3. Synchronization Directives:

   • barrier: Synchronizes all threads in a team.
   • taskwait: Waits for all tasks in the current parallel region to complete.
   • nowait: Used within target or teams to allow asynchronous execution without waiting for completion.

Data Mapping Clauses

The map clause in OpenMP Offloading is crucial for managing data movement between the host and device. Below are the most commonly used map clauses:

• map(to: array[:N]): Transfers the array array to the device.
• map(from: array[:N]): Brings the array array back from the device to the host after execution.
• map(tofrom: array[:N]): Ensures the array array is updated both on the device and the host.

Compilation Options for OpenMP Offloading

The following table provides an overview of compilation flags for various OpenMP Offloading compilers, along with additional flags required to target specific hardware, including NVIDIA GPUs, AMD GPUs, and specialized architectures from ARM and Cray.
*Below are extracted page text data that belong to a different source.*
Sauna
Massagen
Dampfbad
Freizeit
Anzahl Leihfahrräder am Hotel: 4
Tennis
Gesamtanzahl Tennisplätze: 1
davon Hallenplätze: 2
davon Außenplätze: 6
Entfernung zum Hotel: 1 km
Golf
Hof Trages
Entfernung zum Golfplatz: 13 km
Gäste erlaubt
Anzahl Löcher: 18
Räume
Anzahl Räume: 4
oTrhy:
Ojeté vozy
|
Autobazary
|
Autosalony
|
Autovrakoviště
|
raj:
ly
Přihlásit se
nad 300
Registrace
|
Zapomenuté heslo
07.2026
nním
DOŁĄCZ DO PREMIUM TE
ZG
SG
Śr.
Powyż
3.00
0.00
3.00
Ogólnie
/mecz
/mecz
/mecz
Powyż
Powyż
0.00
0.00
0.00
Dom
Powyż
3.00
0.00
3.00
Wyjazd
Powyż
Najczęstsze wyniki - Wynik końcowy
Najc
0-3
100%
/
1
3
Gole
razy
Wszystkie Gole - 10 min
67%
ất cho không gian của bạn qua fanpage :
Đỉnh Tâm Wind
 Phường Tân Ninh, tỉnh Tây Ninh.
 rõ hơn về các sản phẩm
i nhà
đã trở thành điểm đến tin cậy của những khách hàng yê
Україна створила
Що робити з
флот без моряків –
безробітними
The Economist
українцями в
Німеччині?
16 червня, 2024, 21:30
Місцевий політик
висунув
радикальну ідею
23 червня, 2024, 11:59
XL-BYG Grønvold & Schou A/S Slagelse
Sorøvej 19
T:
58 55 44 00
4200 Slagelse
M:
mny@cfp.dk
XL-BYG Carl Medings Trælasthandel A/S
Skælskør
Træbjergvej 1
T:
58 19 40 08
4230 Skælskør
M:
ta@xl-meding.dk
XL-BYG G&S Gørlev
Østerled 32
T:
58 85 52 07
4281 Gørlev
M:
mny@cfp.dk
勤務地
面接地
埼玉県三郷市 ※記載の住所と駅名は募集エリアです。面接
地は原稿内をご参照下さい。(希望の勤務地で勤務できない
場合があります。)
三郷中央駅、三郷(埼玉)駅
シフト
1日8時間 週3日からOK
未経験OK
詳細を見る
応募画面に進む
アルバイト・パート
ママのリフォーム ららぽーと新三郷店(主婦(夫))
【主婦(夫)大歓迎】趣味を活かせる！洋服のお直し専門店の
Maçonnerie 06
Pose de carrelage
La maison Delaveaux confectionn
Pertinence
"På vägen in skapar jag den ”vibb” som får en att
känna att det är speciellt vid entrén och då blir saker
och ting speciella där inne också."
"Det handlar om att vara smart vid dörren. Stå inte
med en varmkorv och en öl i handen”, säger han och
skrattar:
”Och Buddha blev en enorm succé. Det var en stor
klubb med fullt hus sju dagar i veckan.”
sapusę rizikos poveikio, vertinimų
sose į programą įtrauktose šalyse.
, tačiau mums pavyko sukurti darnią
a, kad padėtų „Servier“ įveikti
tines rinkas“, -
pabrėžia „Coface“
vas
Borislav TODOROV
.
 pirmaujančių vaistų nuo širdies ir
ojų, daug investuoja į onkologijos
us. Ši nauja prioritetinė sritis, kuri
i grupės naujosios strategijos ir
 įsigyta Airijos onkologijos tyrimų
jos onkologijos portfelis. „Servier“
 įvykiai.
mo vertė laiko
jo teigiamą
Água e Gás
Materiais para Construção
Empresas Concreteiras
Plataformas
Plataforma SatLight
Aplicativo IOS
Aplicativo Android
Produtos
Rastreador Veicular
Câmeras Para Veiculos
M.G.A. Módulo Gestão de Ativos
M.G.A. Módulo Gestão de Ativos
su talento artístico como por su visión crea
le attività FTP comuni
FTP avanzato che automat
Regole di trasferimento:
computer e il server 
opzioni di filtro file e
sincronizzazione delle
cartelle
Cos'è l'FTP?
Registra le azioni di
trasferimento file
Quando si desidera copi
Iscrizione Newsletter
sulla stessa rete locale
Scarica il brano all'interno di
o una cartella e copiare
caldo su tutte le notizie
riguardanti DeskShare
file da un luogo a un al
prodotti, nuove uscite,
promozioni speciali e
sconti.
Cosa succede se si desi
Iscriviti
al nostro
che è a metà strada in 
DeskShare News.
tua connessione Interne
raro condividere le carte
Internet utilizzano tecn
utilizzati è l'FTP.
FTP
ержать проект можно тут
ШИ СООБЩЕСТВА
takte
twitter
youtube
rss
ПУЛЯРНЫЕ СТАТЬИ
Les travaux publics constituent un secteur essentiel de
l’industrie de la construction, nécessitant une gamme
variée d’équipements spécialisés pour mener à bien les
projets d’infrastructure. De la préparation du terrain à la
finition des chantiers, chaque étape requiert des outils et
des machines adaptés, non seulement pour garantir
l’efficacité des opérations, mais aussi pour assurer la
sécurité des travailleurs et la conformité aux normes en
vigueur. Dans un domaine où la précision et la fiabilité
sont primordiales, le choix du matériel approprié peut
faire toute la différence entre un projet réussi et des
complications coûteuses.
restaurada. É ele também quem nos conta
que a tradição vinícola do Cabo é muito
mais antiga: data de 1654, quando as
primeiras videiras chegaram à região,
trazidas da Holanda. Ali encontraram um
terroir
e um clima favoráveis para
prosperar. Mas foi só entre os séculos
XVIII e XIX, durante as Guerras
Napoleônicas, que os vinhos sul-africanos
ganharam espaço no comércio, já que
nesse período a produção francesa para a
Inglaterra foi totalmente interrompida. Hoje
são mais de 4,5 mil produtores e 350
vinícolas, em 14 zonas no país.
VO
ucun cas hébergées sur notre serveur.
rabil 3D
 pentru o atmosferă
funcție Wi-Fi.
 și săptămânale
Table 2: Compilation flags for OpenMP Offloading on NVIDIA, AMD, and other architectures

Compilation Flag Notes:

• Clang/LLVM: Clang supports both NVIDIA and AMD GPUs through the -fopenmp-targets flag. For NVIDIA, use nvptx64-nvidia-cuda, and for AMD, use amdgcn-amd-amdhsa. The -march flag specifies the GPU architecture (e.g., gfx906 for AMD's Vega20 GPUs).
• GCC: GCC supports NVIDIA GPUs (-foffload=nvptx-none) and AMD GPUs with amdgcn-amd-amdhsa. Use -march=gfx906 for AMD architectures.
• NVIDIA (NVC): The -mp flag enables OpenMP Offloading for NVIDIA GPUs. The -gpu=target_architecture flag specifies the GPU architecture (e.g., cc70 for compute capability 7.0).
• Intel oneAPI: Targets Intel GPUs and other SPIR-compatible devices using -fopenmp-targets=spir64.
• ARM Compiler: Supports ARM-based accelerators with -fopenmp-targets=arm-sve. The -march flag specifies the ARM architecture version.
• Cray: Cray compilers support OpenMP Offloading with -h omp and GPU targeting with -h omp_offload -h target=gpu. The -h omplace=1 flag optimizes thread placement for performance.
• AMD Compiler: AMD compilers provide OpenMP Offloading support for AMD GPUs. Use -march=gfx906 or -march=gfx908 depending on the specific AMD GPU architecture.

Each compiler provides specific options for targeting various GPU and CPU architectures, enabling flexibility and optimized performance across heterogeneous HPC systems.

Key Directives and Clauses

• Compute Directives: target, teams, distribute, parallel, for, which structure work across teams and threads.
• Data Management: map clauses control data transfer, while declare target and allocate manage memory allocation on devices.
• Synchronization: barrier, taskwait, and nowait manage parallel execution flow.

OpenMP Offloading makes it possible to scale parallel code across CPUs, GPUs, and other accelerators without sacrificing portability, providing a versatile, high-level programming model for HPC applications.

Summary

OpenMP Offloading provides a straightforward way to extend parallel programming to GPUs and other accelerators using familiar OpenMP directives. This model offers key benefits for scientists and engineers who want to accelerate their applications on heterogeneous systems, as it minimizes the need for deep GPU programming knowledge.